The eighth reason is obvious, practical and a bit cynical: too few people visit us these days, so rooms are cheaper.
The ninth reason… well, pick it up yourself. Languages? Most people can show you the way in English. Peace in arms? Our soldiers who patrol everywhere these days are gentle, smiling, and therefore popular. Bruxellisation? Next to a horrible building, you will see an exquisitely beautiful Art Nouveau facade. Cosmopolite gastronomy? You can eat great food in Thai, Indian, Chinese, Tunisian, French, Belgian, African restaurants — the choice is limitless.
Or will it be contrast? You can have a beer in an intimate, low-ceiling 17th century brasserie just before going to a Moroccan-like market in the heart of Europe. You can dine at the Comme chez Soi, the most elegant two-star restaurant around, and find it is placed in a very popular neighbourhood. You can visit the amazing Dieweg cemetery, abandoned in 1958 and see how beautifully nature claimed its rights on luxurious and elegant family graves.
And if you organise your city-trip in the traditional cultural way, you will necessarily visit one of our national museums.
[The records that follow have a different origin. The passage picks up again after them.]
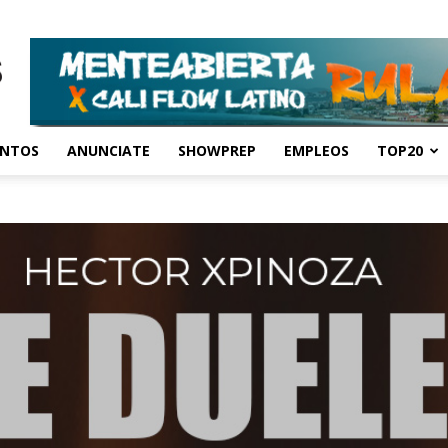
ENTOS
ANUNCIATE
SHOWPREP
EMPLEOS
TOP20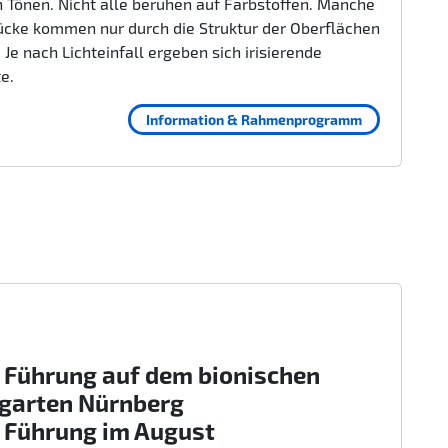
 Tönen. Nicht alle beruhen auf Farbstoffen. Manche
ücke kommen nur durch die Struktur der Oberflächen
 Je nach Lichteinfall ergeben sich irisierende
te.
Information & Rahmenprogramm
 Führung auf dem bionischen
rgarten Nürnberg
 Führung im August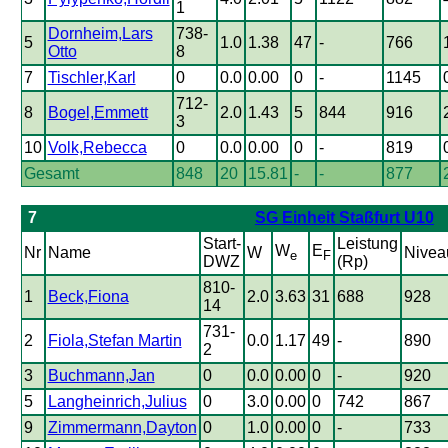
1
Dornheim,Lars
738-
5
1.0
1.38
47
-
766
Otto
8
7
Tischler,Karl
0
0.0
0.00
0
-
1145
712-
8
Bogel,Emmett
2.0
1.43
5
844
916
3
10
Volk,Rebecca
0
0.0
0.00
0
-
819
Gesamt
848
20
15.81
-
-
877
7
SG Einheit Staßfurt U10
Start-
Leistung
W
E
Nr
Name
W
Nivea
e
F
DWZ
(Rp)
810-
1
Beck,Fiona
2.0
3.63
31
688
928
14
731-
2
Fiola,Stefan Martin
0.0
1.17
49
-
890
2
3
Buchmann,Jan
0
0.0
0.00
0
-
920
5
Langheinrich,Julius
0
3.0
0.00
0
742
867
9
Zimmermann,Dayton
0
1.0
0.00
0
-
733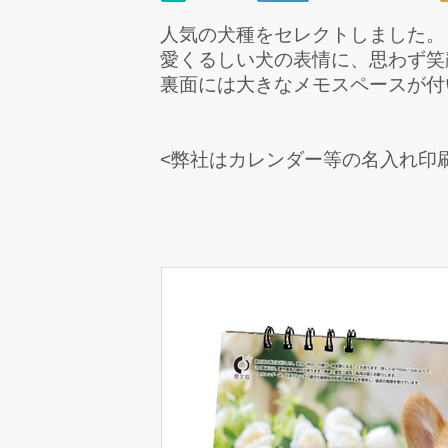
人気の犬種をセレクトしました。
愛くるしい犬の表情に、思わず笑
裏面には大きなメモスペースが付
<弊社はカレンダー等の名入れ印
And perhaps come across water buckets in the middle of a room full of precious artwork! That’s because our government does not invest in rooftop repair even when there’s a Brueghel below. But museum staff work hard to keep artwork safe, moving buckets and paintings in function of the weather.
The tenth reason will then be evident to you: visiting Brussels is the only way to understand what a failed country is: a system that makes everything more complicated. But that also reveals the best in us, as we keep on doing all we can to make it liveable, visitable, loveable. And the most incredible thing is: we always succeed!
So come over now. And discover a great small city. A failed successful country. And you will find out that whatever politics do to a city, a smile is the best cure. And in that matter, we never fail!